● SUPPLIED TEXT:
- Opening Delimiter -

Description
This Sour Cream Noodle Bake is a comforting layered casserole featuring tender wide egg noodles coated in a creamy mixture of cottage cheese and sour cream, combined with a savory ground beef and marinara sauce mixture, and topped with melted cheddar and Monterey Jack cheeses. Baked to bubbly perfection, it’s a hearty and satisfying dish perfect for family dinners.
Ingredients
Scale
Pasta
- 8 ounces wide egg noodles
Meat Sauce
- 1 pound lean ground beef
- ½ cup finely chopped sweet yellow onion
- ½ tablespoon minced garlic
- 24 ounce jar Marinara Sauce (e.g. RAO’s brand)
- 1 teaspoon kosher salt (divided in half)
- 1 teaspoon fresh cracked black pepper (divided in half)
Creamy Mixture
- 1¼ cup 4% small curd cottage cheese
- ½ cup sour cream
- â…“ cup thinly sliced green onions
Cheese Topping
- 3 cups shredded cheese (1½ cups shredded mild cheddar cheese, 1½ cups shredded Monterey Jack cheese)
Instructions
- Preheat oven and prepare baking dish: Preheat your oven to 350°F (175°C). Lightly spray a 9×13-inch baking dish with nonstick cooking spray to prevent sticking.
- Cook the noodles: Bring a large pot (5 to 6 quarts) of water to a low boil over medium-high heat. Add the egg noodles and cook until al dente according to package instructions. Drain and rinse with cold water to stop cooking and set aside.
- Cook the ground beef mixture: While the noodles cook, heat a 10 to 12-inch skillet over medium-high heat. Add the ground beef, chopped onion, and minced garlic. Stir frequently until the ground beef is no longer pink and the onion is softened.
- Drain excess fat: Carefully drain any excess oil from the cooked ground beef mixture to reduce greasiness.
- Add marinara and season: Return the beef mixture to the skillet, reduce heat to medium. Stir in the marinara sauce, ½ teaspoon kosher salt, and ½ teaspoon cracked black pepper. Heat just until the mixture begins to simmer, then remove from heat.
- Prepare creamy noodle mixture: In a medium bowl, combine the cottage cheese, sour cream, sliced green onions, the remaining ½ teaspoon kosher salt, and ½ teaspoon cracked black pepper. Stir well to blend.

- Closing Delimiter -

[Dataset excerpts]
- Opening Delimiter -

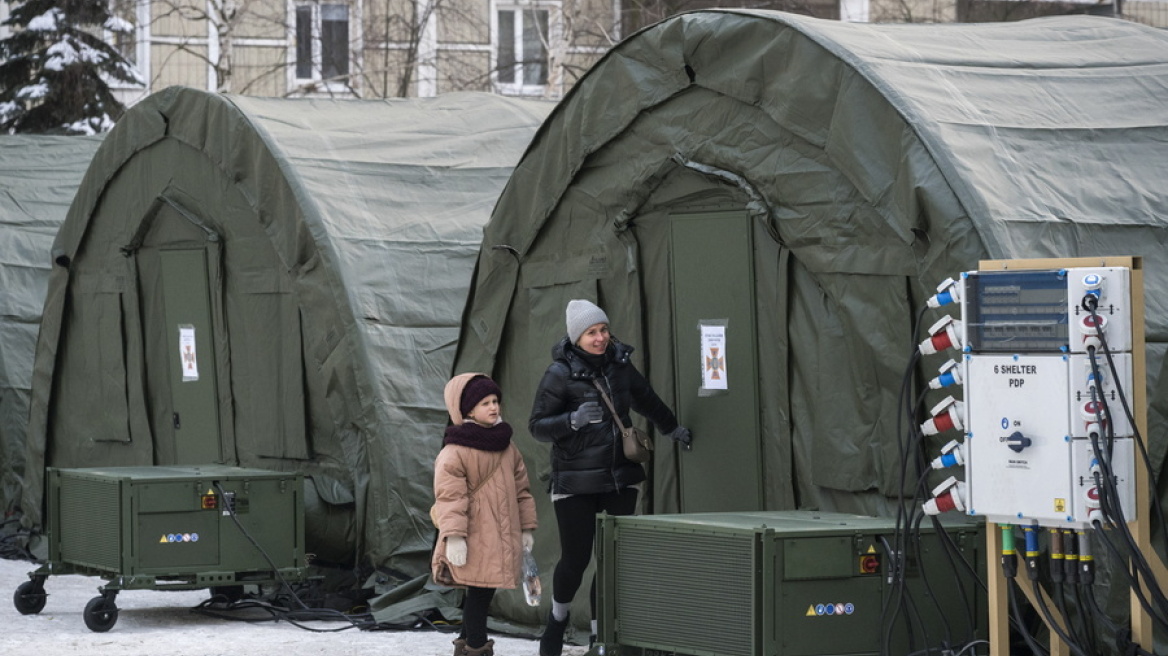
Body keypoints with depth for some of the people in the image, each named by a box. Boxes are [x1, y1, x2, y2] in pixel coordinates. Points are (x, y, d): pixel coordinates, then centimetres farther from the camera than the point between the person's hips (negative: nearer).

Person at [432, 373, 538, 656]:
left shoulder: (506, 447, 13)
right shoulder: (455, 451, -10)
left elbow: (521, 487, 19)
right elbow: (449, 495, -15)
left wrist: (527, 527, 17)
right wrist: (454, 535, -21)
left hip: (502, 536, 7)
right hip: (474, 539, -7)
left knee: (484, 591, 11)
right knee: (479, 592, -6)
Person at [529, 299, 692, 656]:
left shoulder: (619, 363, 6)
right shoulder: (560, 373, -10)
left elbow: (645, 399, 25)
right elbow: (537, 426, -8)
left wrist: (672, 428, 38)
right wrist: (574, 420, -25)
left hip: (620, 478, 4)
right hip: (576, 481, -4)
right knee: (576, 558, -2)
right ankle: (558, 618, 27)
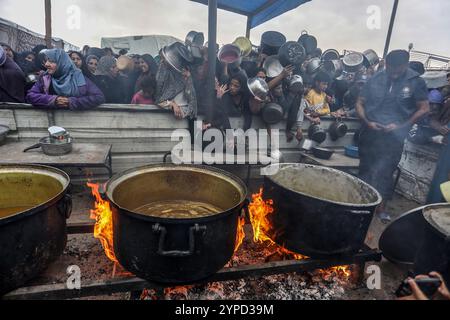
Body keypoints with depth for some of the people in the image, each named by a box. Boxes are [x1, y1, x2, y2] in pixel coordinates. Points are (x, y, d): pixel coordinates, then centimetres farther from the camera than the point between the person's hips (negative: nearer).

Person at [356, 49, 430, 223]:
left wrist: (401, 126, -11)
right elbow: (360, 103, 3)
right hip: (370, 132, 2)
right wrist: (367, 122, -11)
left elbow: (424, 109, -1)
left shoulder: (416, 82, -5)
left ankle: (381, 207, 15)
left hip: (394, 137, -2)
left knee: (385, 171, 1)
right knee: (365, 169, 11)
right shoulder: (375, 79, -2)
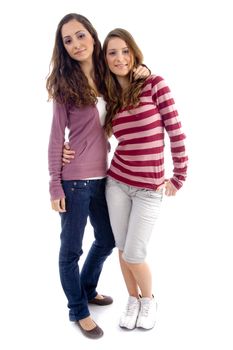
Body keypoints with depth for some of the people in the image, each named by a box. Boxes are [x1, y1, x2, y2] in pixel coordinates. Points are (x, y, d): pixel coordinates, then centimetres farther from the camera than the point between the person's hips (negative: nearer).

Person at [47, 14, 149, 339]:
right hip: (74, 179, -6)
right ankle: (78, 310, 29)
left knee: (106, 240, 20)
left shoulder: (106, 78, 7)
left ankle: (87, 289, 45)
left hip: (101, 176, 6)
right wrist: (55, 184, -11)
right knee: (71, 248, 8)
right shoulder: (64, 83, -8)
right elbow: (56, 136, -9)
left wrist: (140, 72, 0)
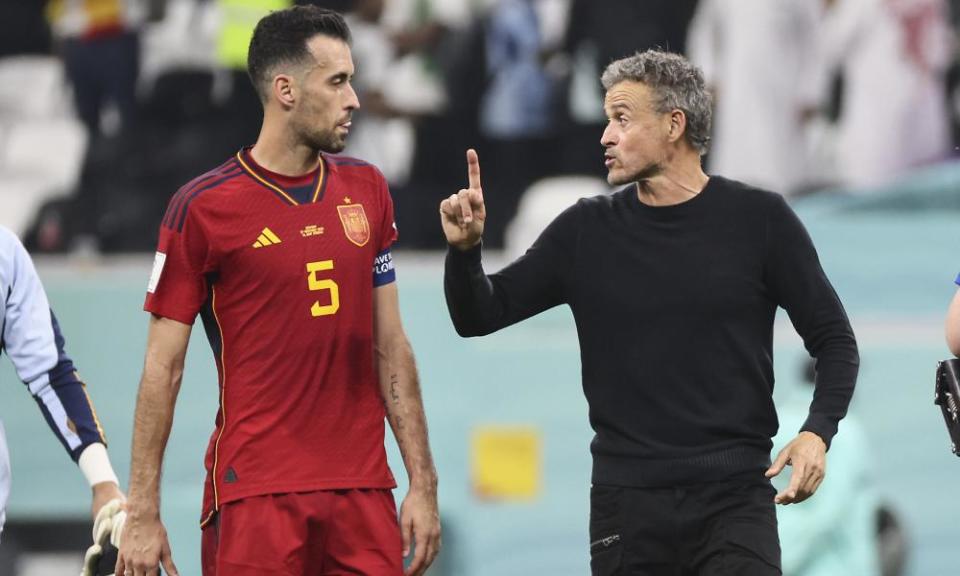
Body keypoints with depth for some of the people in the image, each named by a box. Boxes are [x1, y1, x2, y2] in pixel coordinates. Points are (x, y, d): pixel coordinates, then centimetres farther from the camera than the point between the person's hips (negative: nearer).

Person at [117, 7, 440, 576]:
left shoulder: (366, 189, 11)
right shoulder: (203, 207, -4)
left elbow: (390, 348, 13)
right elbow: (164, 368, -2)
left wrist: (423, 483, 8)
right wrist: (142, 514, -6)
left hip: (362, 488, 4)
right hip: (255, 493, -4)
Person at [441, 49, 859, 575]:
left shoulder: (757, 220, 1)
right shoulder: (587, 232, 6)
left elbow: (833, 340, 5)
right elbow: (480, 317, 10)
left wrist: (818, 432, -11)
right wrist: (464, 251, -10)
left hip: (735, 495, -2)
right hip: (627, 503, 2)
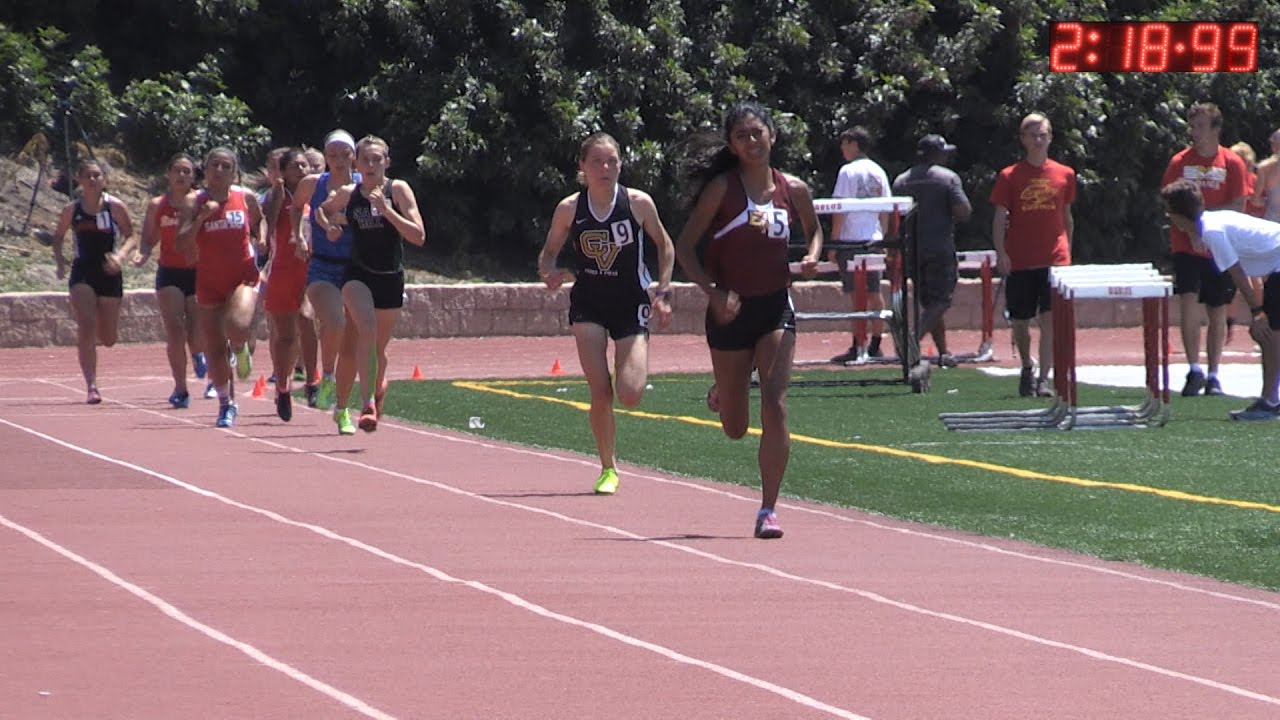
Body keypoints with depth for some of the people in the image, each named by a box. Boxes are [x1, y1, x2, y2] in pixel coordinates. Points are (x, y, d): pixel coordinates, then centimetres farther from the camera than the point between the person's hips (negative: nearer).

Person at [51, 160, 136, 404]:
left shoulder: (115, 207, -6)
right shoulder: (71, 210, -1)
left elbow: (130, 237, 0)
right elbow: (58, 236, 13)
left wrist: (121, 256, -20)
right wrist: (59, 259, -5)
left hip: (109, 274, 0)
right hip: (82, 273, 0)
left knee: (108, 339, 8)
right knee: (86, 328, -16)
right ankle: (91, 386, -13)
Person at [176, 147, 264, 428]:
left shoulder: (246, 198, 0)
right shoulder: (195, 203, -4)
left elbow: (260, 226, 19)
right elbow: (182, 244, -15)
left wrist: (261, 239, 1)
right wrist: (202, 218, -25)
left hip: (243, 275, -1)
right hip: (209, 281, 1)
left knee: (239, 327, -29)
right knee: (215, 349, 4)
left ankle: (241, 349, 9)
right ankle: (226, 404, 23)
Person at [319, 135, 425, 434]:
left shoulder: (398, 190, -6)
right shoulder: (348, 194, 0)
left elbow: (418, 236, -14)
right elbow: (323, 210, 22)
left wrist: (387, 210, -23)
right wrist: (329, 225, 0)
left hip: (390, 278, 1)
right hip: (358, 274, -1)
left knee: (379, 347, 14)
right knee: (367, 329, -28)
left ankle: (377, 387, 47)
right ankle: (367, 404, -32)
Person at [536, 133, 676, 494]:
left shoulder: (638, 203, -9)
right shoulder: (569, 209, -6)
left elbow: (665, 245, 5)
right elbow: (549, 252, 6)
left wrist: (662, 292, -2)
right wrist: (548, 272, -16)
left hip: (631, 304, -1)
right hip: (589, 305, 1)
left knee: (630, 396, -11)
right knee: (600, 394, -8)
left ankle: (635, 367, 27)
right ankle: (608, 469, 9)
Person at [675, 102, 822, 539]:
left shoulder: (793, 190, 2)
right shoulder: (723, 187, -7)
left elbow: (813, 229, 23)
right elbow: (685, 247, -7)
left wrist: (811, 257, 1)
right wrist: (713, 292, -19)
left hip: (776, 306, 1)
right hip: (730, 310, -1)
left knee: (774, 407, -16)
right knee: (735, 428, 9)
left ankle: (768, 510, -11)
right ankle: (723, 393, 49)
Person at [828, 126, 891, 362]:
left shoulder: (848, 172, -9)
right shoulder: (879, 172, 10)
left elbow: (840, 210, -11)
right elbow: (885, 210, 13)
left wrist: (833, 243, -8)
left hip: (851, 241, -6)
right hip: (874, 240, 6)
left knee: (857, 296, -5)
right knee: (875, 294, 8)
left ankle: (857, 348, -5)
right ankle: (875, 345, 10)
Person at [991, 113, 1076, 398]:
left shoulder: (1064, 175, 7)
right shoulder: (1010, 177, 1)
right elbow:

- Closing Delimiter -

● ABOUT THIS EXERCISE:
To what temperature does the sour cream noodle bake recipe say to preheat the oven? These lines have no connection to the recipe text.

● YOUR SOLUTION:
350°F (175°C).